Цель упражнения: Дословно процитируйте отрывок из интервью о митрополите Антонии Сурожском от слов «Но также его» до слов «эмигрантами из России.».

– Ваше Высокопреосвященство, в этом году исполняется 100 лет со дня рождения митрополита Антония Сурожского. У нас в России его сегодня воспринимают в основном по его книгам, видеозаписям проповедей и рассказам тех русских, на жизнь которых он оказал влияние. Но ведь есть и взгляд с другого ракурса: можно ли говорить о том, что митрополит Антоний внес серьёзный вклад в проповедь Евангелия в ХХ веке в Великобритании? В какой мере его проповедь была воспринята в британском обществе? Стал ли он фактом английской культуры? Или всё-таки он больше обращался к русской общине?
– Влияние митрополита Антония распространилось как на общину русских эмигрантов, так и на более широкие слои общества. Он был первым православным деятелем Англии – считая и духовенство, и мирян – получившим широкую известность в британском обществе.
Да, были также и другие православные люди, активно общавшиеся с инославными. Но владыка Антоний – прежде всего благодаря своим выступлениям по телевидению – был первым православным, пользовавшимся в умах британцев репутацией влиятельной фигуры. Так что, разумеется, он оставил существенный след.
Но также его вкладом стало созидание русского прихода в Лондоне в юрисдикции Московского Патриархата (еще один русский приход принадлежал Русской Православной Церкви Заграницей, т. н. «Зарубежной Церкви»).
Приход Московского Патриархата в Лондоне, который в конце 1940-х годов возглавил митрополит Антоний, был небольшой общиной русских эмигрантов. Его стараниями эта община выросла в активный приход, состоящий в основном из православных англичан. Но в последние годы активного служения владыки Антония приход пополнился новыми эмигрантами из России.
Да, влияние на британскую общественность он получил, во-первых, благодаря поездкам по стране с выступлениями перед самой разной аудиторией, во-вторых, участием в телепередачах, и, в-третьих, благодаря своим книгам. И ни одному другому православному не удалось достичь такого уровня влияния на широкие массы. То, о чем он говорил, каким-то образом достигало людских сердец.

Исходные данные:
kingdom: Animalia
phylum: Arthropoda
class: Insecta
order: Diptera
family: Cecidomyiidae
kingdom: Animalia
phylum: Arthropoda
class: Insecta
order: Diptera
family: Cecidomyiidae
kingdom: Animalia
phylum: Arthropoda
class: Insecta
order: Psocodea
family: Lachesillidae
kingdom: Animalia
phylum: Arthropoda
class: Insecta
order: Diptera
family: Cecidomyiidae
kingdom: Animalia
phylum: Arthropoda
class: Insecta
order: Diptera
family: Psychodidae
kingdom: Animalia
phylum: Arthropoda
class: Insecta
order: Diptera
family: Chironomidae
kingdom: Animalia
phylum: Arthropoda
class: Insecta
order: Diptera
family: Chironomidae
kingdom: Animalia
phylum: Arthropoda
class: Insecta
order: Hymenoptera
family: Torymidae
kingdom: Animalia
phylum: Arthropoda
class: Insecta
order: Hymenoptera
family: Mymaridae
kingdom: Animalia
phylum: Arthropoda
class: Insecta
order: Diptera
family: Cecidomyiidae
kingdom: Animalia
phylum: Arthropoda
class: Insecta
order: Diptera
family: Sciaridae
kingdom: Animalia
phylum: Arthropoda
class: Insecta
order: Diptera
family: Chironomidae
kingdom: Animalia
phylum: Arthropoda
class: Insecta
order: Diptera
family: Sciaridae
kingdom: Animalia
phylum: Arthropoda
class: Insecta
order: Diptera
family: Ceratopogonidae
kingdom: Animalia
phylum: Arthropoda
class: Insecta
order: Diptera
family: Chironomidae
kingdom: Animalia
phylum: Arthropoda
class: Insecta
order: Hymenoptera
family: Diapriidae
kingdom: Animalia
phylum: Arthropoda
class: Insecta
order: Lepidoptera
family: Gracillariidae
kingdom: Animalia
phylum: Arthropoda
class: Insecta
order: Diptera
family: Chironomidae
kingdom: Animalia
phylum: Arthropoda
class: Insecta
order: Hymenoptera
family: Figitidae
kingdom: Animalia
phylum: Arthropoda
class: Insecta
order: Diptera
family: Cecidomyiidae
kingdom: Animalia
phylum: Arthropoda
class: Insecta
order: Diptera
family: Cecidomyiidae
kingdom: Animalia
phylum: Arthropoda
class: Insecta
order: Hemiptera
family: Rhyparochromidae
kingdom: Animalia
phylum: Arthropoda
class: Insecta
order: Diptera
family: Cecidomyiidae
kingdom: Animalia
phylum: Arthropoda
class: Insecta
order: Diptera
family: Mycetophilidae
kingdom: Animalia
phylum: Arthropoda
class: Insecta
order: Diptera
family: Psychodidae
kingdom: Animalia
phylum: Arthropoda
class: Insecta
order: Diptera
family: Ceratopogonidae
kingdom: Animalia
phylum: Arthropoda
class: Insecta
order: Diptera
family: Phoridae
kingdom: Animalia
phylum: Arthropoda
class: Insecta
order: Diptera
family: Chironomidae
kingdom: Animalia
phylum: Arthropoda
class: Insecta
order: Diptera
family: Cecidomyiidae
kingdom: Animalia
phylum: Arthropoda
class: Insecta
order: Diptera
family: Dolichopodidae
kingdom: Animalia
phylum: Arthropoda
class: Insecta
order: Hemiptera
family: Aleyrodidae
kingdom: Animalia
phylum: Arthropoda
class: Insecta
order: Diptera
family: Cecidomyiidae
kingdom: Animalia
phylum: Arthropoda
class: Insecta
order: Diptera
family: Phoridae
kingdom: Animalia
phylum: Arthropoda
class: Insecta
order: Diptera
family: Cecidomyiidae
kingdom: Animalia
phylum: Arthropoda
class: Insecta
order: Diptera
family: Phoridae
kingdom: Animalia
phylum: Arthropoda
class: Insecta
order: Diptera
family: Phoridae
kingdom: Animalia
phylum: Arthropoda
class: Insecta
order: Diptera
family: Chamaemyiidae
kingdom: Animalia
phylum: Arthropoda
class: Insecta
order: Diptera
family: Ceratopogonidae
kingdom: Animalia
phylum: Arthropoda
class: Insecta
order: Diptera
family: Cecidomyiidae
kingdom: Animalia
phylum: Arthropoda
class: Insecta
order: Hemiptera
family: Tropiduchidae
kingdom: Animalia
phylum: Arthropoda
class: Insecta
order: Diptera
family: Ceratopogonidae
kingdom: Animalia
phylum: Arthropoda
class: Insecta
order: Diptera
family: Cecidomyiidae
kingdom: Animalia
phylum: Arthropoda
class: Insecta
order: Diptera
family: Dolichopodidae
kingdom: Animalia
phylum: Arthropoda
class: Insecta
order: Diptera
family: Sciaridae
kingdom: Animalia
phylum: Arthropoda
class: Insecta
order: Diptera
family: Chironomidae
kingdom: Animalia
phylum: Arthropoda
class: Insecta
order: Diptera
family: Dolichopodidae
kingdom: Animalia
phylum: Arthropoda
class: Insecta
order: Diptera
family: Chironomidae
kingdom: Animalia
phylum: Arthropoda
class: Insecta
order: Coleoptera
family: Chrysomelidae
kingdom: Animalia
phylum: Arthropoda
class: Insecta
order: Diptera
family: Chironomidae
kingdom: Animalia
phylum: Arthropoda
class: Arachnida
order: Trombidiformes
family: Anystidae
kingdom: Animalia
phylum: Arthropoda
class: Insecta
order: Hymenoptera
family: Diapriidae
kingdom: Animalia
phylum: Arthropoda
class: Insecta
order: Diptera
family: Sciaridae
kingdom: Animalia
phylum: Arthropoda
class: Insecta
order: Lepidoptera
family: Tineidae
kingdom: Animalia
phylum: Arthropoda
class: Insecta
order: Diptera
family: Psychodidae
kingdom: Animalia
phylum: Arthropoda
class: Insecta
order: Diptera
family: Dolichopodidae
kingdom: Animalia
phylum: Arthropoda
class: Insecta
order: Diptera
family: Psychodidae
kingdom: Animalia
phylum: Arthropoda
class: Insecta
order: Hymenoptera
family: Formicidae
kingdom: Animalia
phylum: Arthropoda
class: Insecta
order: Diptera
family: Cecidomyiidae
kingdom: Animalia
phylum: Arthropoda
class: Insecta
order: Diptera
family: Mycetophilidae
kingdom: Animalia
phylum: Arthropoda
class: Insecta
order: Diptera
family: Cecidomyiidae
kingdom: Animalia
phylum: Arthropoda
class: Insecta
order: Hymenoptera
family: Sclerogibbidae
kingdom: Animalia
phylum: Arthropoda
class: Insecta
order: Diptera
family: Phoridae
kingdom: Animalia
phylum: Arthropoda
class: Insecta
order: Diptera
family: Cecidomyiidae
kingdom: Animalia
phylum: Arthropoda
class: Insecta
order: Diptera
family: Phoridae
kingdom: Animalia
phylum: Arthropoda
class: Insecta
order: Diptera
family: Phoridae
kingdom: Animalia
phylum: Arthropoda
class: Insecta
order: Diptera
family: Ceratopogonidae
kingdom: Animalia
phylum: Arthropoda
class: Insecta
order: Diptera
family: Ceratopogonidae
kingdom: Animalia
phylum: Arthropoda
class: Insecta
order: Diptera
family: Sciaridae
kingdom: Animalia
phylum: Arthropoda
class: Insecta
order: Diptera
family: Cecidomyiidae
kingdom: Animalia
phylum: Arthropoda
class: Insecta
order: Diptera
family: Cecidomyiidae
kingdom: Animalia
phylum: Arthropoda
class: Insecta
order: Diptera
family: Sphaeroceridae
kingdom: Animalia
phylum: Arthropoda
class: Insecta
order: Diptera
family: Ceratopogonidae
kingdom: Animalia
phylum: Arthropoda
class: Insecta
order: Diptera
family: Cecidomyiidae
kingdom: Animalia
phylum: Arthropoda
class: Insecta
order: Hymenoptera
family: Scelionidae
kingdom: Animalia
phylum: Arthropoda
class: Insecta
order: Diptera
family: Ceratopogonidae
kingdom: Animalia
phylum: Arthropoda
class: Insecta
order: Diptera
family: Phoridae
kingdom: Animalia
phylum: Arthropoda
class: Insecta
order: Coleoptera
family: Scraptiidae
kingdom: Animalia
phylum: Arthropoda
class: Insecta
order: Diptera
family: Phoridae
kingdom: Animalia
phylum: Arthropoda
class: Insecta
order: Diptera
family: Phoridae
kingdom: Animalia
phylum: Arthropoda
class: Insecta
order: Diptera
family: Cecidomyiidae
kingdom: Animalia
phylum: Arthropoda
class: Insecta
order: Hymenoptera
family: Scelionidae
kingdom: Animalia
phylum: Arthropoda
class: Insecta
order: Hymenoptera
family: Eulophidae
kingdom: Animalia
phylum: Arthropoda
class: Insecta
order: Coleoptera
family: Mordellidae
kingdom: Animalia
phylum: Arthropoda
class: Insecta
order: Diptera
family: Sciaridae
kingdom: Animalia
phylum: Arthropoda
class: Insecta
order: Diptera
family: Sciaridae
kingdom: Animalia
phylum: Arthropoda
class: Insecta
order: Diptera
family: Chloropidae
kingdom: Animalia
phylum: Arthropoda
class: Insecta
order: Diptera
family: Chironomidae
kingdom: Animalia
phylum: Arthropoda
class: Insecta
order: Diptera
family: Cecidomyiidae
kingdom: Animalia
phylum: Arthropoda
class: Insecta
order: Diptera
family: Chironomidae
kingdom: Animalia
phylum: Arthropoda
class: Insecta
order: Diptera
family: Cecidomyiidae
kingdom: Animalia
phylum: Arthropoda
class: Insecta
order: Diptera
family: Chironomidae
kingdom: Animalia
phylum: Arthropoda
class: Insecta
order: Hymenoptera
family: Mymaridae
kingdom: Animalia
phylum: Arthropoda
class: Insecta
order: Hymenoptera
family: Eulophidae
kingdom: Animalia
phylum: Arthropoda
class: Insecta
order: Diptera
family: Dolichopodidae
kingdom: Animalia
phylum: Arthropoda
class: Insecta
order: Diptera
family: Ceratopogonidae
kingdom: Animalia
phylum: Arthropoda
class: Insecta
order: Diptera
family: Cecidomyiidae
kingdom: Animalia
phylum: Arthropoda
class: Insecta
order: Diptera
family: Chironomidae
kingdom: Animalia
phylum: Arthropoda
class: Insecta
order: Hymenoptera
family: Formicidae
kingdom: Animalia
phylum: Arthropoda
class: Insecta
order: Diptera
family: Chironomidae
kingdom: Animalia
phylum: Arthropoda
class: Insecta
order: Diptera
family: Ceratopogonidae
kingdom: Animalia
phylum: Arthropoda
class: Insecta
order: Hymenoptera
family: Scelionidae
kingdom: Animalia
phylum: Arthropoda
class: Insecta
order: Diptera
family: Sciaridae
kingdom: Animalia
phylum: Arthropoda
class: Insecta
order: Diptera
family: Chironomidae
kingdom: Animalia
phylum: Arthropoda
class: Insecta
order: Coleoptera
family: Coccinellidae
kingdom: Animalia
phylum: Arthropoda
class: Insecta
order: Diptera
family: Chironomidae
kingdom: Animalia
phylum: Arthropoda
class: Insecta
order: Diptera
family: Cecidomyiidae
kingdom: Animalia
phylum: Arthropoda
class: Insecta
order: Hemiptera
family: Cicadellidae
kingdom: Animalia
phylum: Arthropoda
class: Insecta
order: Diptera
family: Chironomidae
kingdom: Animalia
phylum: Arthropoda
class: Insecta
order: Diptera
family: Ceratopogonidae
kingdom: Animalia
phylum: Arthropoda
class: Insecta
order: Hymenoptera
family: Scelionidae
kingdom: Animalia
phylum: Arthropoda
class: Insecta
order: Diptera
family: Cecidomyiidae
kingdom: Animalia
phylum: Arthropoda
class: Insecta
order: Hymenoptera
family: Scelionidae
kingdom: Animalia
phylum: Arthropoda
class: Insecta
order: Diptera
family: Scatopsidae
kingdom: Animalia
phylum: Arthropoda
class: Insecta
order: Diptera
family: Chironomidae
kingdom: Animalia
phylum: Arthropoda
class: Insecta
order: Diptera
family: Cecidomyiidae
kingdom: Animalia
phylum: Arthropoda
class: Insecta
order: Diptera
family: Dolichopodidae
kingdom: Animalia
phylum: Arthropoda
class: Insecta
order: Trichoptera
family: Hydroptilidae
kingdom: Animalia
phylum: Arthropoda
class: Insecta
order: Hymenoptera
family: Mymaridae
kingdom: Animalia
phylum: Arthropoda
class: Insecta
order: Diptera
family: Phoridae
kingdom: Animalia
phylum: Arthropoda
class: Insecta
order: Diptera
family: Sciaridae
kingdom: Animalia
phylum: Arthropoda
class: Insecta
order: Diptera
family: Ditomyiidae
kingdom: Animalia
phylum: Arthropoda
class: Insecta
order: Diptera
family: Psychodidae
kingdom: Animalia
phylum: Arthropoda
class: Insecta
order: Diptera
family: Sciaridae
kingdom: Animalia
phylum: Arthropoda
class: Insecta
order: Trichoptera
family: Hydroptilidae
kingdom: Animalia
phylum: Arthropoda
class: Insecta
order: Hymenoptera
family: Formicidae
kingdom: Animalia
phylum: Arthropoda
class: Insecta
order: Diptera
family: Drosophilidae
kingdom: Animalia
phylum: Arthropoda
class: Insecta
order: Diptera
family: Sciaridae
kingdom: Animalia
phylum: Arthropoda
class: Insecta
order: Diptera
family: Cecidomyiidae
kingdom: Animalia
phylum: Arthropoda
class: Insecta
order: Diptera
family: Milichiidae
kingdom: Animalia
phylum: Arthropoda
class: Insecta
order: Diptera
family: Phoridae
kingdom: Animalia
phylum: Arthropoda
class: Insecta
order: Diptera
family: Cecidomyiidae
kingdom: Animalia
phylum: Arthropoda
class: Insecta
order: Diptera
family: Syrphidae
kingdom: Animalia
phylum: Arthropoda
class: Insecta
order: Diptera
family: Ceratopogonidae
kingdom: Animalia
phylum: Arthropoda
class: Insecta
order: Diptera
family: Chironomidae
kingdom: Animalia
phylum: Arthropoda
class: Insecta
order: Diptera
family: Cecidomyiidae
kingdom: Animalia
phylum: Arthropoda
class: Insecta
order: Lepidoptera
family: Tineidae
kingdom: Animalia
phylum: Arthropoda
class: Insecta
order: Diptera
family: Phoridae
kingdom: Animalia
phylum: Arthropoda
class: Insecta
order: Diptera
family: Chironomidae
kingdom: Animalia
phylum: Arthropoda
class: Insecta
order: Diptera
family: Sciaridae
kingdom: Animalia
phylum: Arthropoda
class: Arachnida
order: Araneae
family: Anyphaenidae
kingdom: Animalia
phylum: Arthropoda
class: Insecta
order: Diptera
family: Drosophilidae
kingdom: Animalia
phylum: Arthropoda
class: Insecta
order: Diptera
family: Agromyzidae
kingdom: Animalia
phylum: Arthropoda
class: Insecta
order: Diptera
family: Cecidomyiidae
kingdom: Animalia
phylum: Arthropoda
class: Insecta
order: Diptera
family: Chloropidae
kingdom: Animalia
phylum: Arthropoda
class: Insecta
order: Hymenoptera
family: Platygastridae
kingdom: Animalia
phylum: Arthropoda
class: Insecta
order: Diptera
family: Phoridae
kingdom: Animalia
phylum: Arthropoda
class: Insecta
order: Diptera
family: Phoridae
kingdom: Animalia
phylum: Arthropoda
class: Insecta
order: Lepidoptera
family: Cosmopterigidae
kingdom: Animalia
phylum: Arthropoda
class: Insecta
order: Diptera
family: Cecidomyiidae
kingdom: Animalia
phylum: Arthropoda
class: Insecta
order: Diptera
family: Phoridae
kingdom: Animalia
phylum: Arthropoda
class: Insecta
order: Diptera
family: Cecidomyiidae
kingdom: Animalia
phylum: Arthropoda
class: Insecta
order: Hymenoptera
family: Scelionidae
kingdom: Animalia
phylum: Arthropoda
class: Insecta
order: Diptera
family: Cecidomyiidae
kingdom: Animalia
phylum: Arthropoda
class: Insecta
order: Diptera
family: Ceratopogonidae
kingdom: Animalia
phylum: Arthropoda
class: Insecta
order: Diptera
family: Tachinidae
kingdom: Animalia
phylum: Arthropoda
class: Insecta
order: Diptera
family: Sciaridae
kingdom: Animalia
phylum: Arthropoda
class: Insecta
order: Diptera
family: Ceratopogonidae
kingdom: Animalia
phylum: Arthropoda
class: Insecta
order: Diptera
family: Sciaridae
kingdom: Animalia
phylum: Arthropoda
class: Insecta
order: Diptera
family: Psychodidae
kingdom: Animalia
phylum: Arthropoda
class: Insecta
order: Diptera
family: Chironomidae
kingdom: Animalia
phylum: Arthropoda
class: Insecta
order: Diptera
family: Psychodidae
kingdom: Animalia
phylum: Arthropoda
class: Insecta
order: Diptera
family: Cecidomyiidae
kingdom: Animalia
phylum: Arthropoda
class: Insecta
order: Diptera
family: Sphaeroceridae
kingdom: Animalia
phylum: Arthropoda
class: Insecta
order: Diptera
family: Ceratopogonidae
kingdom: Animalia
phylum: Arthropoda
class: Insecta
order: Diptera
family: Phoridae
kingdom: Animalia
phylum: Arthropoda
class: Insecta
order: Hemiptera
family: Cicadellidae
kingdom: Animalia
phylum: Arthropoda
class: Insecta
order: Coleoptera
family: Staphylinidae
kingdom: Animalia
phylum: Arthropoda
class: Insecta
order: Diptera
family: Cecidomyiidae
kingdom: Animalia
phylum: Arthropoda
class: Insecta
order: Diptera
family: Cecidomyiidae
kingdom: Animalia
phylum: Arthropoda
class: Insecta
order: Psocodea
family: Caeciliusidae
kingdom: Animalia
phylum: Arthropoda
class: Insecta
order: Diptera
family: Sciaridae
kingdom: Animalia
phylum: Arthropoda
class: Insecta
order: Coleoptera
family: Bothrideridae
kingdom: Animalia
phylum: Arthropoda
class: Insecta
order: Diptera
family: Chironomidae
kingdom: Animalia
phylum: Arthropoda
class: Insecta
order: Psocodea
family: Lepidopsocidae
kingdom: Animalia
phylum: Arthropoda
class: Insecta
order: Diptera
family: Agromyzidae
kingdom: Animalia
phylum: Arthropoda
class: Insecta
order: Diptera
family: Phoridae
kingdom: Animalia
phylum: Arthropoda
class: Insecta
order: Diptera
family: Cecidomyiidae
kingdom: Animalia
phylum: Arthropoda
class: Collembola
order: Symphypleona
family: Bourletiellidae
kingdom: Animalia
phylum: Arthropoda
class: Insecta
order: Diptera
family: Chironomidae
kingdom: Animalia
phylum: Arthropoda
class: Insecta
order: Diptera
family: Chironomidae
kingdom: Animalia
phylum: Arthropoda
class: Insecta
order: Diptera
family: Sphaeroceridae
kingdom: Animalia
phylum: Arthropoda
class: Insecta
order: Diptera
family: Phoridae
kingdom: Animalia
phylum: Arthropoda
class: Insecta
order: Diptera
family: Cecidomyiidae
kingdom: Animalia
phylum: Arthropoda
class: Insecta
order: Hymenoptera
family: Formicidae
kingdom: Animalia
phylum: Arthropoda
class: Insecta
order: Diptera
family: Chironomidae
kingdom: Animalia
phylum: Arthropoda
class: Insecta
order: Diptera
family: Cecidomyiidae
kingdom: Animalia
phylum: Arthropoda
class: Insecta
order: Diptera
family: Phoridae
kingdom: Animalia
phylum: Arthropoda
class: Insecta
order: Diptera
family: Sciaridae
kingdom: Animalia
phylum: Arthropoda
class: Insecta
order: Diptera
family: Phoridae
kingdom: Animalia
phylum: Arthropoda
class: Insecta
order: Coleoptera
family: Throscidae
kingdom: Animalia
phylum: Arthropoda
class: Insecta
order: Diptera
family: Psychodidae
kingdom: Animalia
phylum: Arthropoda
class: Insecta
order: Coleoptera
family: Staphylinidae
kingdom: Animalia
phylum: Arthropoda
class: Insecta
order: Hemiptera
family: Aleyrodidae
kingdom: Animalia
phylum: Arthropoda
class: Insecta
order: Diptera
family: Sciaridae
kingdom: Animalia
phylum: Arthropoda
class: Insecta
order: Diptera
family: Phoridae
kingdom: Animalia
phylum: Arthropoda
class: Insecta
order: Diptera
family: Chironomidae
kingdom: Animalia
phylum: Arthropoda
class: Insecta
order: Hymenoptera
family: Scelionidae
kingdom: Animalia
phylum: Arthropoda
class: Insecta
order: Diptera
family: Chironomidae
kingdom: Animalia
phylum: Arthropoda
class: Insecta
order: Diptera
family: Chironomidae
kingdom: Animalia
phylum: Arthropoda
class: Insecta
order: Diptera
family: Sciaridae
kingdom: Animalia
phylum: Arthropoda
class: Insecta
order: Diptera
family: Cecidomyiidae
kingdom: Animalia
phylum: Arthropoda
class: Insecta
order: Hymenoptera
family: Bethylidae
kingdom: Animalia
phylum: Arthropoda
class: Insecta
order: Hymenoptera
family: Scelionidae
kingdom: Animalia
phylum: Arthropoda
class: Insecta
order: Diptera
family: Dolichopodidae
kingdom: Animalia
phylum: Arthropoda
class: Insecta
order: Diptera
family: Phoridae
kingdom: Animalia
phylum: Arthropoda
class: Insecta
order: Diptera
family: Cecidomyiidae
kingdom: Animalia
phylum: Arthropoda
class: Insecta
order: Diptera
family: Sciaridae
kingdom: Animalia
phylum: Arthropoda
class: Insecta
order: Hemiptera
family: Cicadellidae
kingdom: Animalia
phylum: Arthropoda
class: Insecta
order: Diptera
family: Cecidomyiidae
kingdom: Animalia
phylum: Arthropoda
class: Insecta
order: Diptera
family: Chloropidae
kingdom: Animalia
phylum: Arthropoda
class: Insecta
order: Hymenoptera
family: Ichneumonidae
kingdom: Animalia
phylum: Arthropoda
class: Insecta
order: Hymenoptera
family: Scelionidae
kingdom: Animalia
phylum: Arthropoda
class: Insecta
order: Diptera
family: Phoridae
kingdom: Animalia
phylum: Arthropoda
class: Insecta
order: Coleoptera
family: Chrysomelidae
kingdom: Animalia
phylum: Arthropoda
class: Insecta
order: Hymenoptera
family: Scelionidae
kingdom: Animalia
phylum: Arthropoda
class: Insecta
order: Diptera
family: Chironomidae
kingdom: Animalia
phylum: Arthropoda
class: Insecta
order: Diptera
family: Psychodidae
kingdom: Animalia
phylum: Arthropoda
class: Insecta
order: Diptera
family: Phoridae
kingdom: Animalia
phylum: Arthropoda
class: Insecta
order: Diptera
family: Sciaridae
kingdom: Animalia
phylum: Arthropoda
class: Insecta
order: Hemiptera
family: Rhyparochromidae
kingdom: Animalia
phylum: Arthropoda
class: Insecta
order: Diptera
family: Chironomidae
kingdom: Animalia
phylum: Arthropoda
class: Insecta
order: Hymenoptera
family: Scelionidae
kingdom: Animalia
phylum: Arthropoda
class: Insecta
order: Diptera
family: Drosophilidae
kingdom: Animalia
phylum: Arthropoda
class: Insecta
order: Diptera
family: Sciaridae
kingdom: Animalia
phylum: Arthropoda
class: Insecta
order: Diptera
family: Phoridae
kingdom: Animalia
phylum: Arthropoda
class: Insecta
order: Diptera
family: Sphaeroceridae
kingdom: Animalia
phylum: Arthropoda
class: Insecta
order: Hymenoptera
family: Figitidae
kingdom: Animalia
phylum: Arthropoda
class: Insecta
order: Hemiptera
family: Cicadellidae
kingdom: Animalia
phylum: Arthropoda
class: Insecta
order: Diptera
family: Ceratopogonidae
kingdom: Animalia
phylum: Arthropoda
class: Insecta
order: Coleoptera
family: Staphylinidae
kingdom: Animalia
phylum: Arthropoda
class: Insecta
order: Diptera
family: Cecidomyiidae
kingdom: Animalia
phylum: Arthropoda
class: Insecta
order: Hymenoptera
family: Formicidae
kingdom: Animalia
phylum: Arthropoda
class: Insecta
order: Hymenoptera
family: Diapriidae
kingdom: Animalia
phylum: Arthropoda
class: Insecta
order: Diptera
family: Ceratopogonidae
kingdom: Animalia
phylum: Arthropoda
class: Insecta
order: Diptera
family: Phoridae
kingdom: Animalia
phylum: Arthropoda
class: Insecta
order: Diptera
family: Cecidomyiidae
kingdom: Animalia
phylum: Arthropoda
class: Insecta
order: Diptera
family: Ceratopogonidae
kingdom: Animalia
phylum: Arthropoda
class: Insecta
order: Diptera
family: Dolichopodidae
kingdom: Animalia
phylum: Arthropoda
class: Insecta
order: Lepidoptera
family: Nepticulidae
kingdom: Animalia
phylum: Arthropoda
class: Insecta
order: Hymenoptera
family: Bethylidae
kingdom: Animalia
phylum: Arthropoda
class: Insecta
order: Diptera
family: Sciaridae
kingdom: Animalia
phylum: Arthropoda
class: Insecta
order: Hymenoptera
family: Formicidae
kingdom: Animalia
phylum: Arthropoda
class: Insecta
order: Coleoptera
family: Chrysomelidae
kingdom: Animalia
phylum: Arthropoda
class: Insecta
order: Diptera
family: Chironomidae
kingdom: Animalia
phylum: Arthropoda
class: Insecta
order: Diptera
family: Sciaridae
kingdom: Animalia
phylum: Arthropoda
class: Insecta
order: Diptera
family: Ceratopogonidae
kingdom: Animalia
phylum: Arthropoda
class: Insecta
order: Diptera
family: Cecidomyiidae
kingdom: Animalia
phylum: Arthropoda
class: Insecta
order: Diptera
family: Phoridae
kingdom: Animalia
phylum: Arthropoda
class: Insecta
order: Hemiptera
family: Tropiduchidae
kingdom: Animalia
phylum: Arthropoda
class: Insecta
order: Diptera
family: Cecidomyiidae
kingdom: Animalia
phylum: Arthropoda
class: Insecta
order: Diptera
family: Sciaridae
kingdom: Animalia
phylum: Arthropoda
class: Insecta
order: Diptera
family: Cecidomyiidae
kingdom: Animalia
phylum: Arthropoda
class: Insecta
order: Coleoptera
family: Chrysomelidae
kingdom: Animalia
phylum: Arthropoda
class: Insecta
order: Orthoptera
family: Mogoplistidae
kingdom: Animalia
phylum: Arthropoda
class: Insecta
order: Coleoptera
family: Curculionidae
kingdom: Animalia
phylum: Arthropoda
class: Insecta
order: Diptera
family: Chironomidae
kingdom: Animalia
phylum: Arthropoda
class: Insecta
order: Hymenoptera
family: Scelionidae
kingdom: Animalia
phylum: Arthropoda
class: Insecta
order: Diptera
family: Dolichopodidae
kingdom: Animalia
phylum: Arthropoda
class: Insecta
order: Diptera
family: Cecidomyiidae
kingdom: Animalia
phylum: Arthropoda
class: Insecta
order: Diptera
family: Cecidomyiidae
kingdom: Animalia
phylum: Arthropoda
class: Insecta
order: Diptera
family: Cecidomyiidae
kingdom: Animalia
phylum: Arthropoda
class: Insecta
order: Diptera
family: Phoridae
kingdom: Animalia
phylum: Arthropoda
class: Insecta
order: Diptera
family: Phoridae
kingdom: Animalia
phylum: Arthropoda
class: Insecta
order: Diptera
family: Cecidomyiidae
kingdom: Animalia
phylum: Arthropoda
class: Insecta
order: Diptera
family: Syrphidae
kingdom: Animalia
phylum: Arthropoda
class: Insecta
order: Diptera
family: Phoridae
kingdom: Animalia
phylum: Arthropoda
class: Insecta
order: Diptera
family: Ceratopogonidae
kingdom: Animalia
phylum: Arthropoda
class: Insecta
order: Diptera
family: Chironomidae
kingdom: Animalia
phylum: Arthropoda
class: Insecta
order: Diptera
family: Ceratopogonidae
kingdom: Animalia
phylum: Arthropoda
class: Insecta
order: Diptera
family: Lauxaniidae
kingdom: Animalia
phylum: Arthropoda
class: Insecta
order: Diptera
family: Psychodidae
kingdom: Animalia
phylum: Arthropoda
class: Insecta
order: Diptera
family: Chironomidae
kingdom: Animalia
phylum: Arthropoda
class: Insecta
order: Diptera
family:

Образец решения:
Но также его вкладом стало созидание русского прихода в Лондоне в юрисдикции Московского Патриархата (еще один русский приход принадлежал Русской Православной Церкви Заграницей, т. н. «Зарубежной Церкви»).
Приход Московского Патриархата в Лондоне, который в конце 1940-х годов возглавил митрополит Антоний, был небольшой общиной русских эмигрантов. Его стараниями эта община выросла в активный приход, состоящий в основном из православных англичан. Но в последние годы активного служения владыки Антония приход пополнился новыми эмигрантами из России.